— BEGIN DOCUMENT EXTRACT —

Case Name : D.C.I.T Vs Vinodchandra Shanabhai Patel (ITAT Ahmedabad)
Appeal Number : ITA No. 1597/AHD/2017
Date of Judgement/Order : 30/11/2022
Related Assessment Year : 2012-2013

D.C.I.T Vs Vinodchandra Shanabhai Patel (ITAT Ahmedabad)

On perusal of the profit and loss account of the assessee placed on page 29 of the paper book, we find that the assessee has shown other income of ₹1,92,78,814.00 which is representing the unaccounted stock found during the course of survey operation under section 133A of the Act . To this effect, the assessee in the notes to account has also made the disclosure as detailed below:

NOTES ON ACCOUNTS

During the year, Survey was carried out at the factory premises. During the course o f proceedings, disclosure of Income of Rs. 1,92,78,814/- was made in form of unaccounted inventory. Consequently, the said amount is included in the other income by debit to inventory account.

— END DOCUMENT EXTRACT —

▶ **EXERCISE PROMPT**: Could you rewrite the ruling from "Appeal Number : ITA" to "to inventory account.", replacing "factory premises" with "business premises"? The listing after this point is separate material with no connection to the ruling.

— BEGIN EXTRACTED INFORMATION —

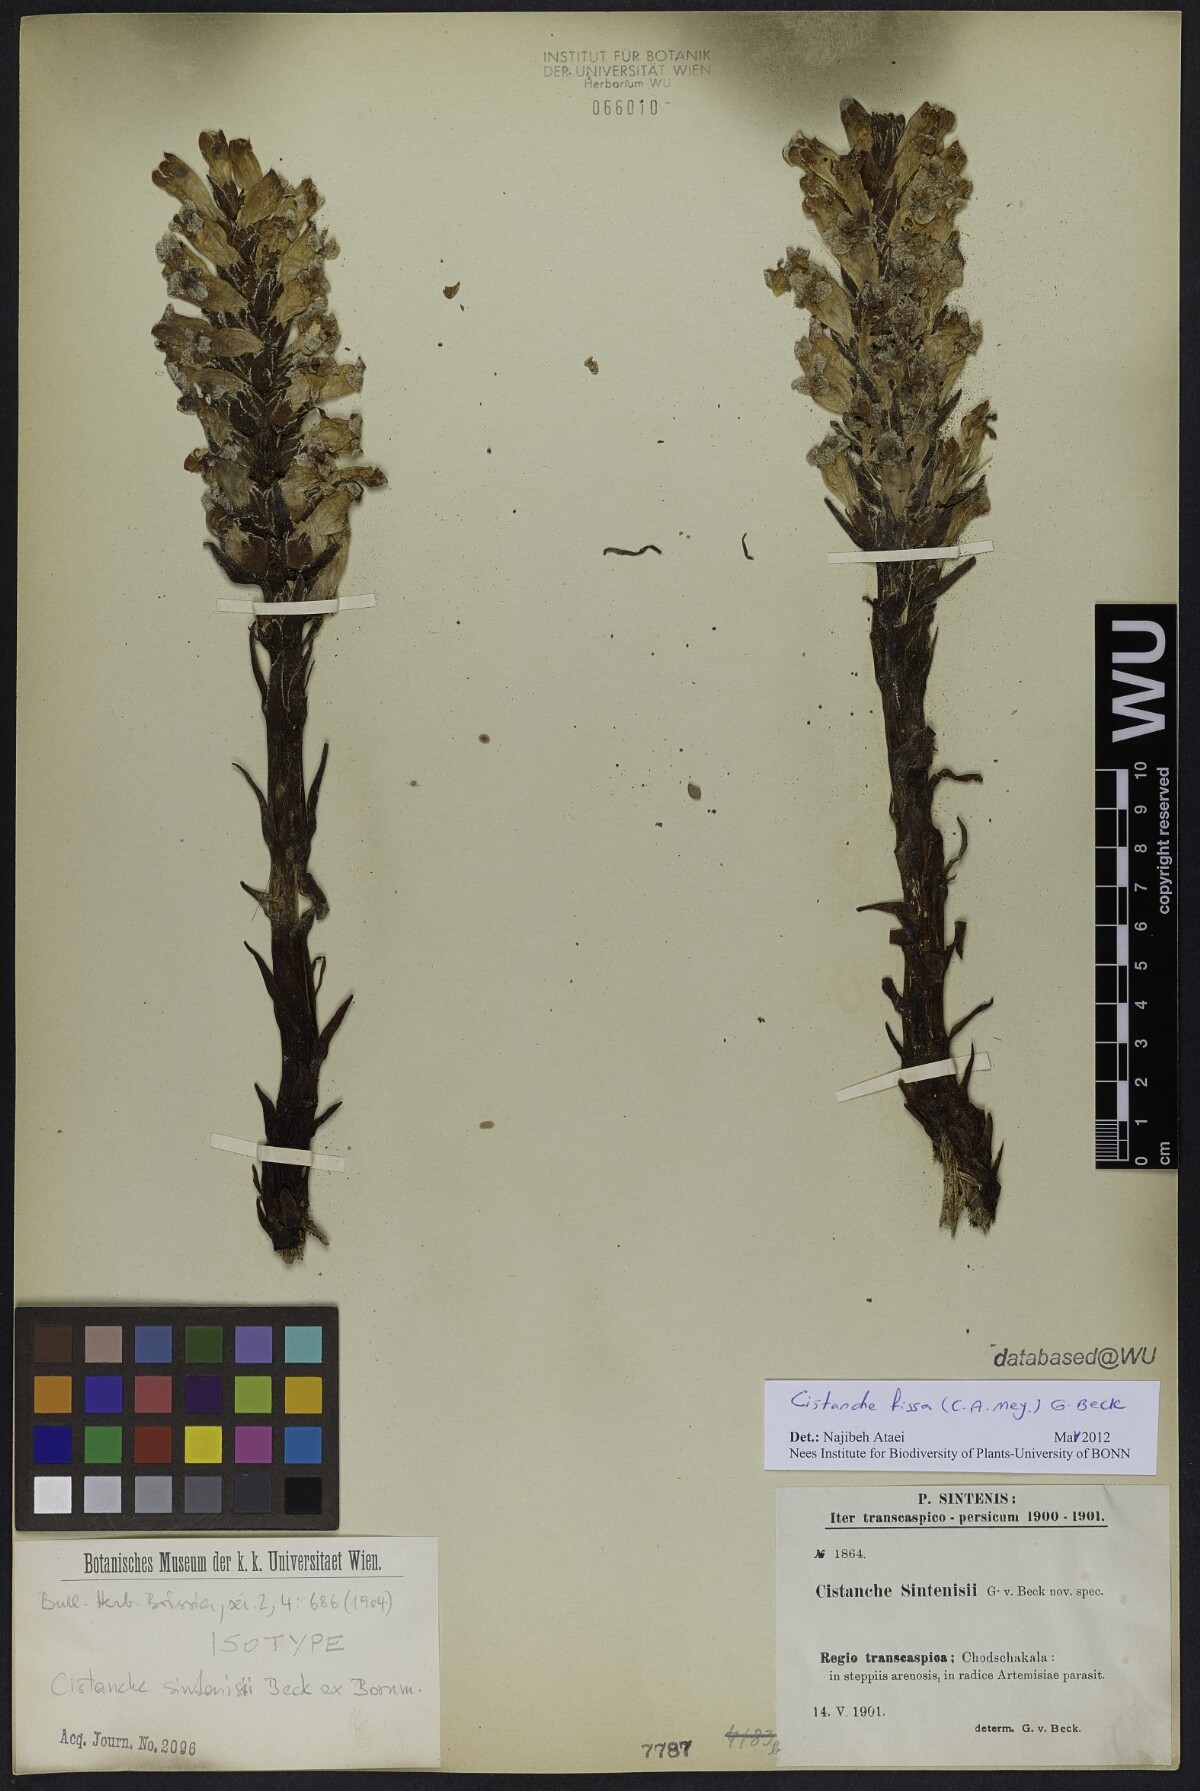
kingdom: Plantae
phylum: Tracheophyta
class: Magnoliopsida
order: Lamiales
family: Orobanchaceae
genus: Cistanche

— END EXTRACTED INFORMATION —

▶ **ANSWER TO THIS TASK**:
Appeal Number : ITA No. 1597/AHD/2017
Date of Judgement/Order : 30/11/2022
Related Assessment Year : 2012-2013

D.C.I.T Vs Vinodchandra Shanabhai Patel (ITAT Ahmedabad)

On perusal of the profit and loss account of the assessee placed on page 29 of the paper book, we find that the assessee has shown other income of ₹1,92,78,814.00 which is representing the unaccounted stock found during the course of survey operation under section 133A of the Act . To this effect, the assessee in the notes to account has also made the disclosure as detailed below:

NOTES ON ACCOUNTS

During the year, Survey was carried out at the business premises. During the course o f proceedings, disclosure of Income of Rs. 1,92,78,814/- was made in form of unaccounted inventory. Consequently, the said amount is included in the other income by debit to inventory account.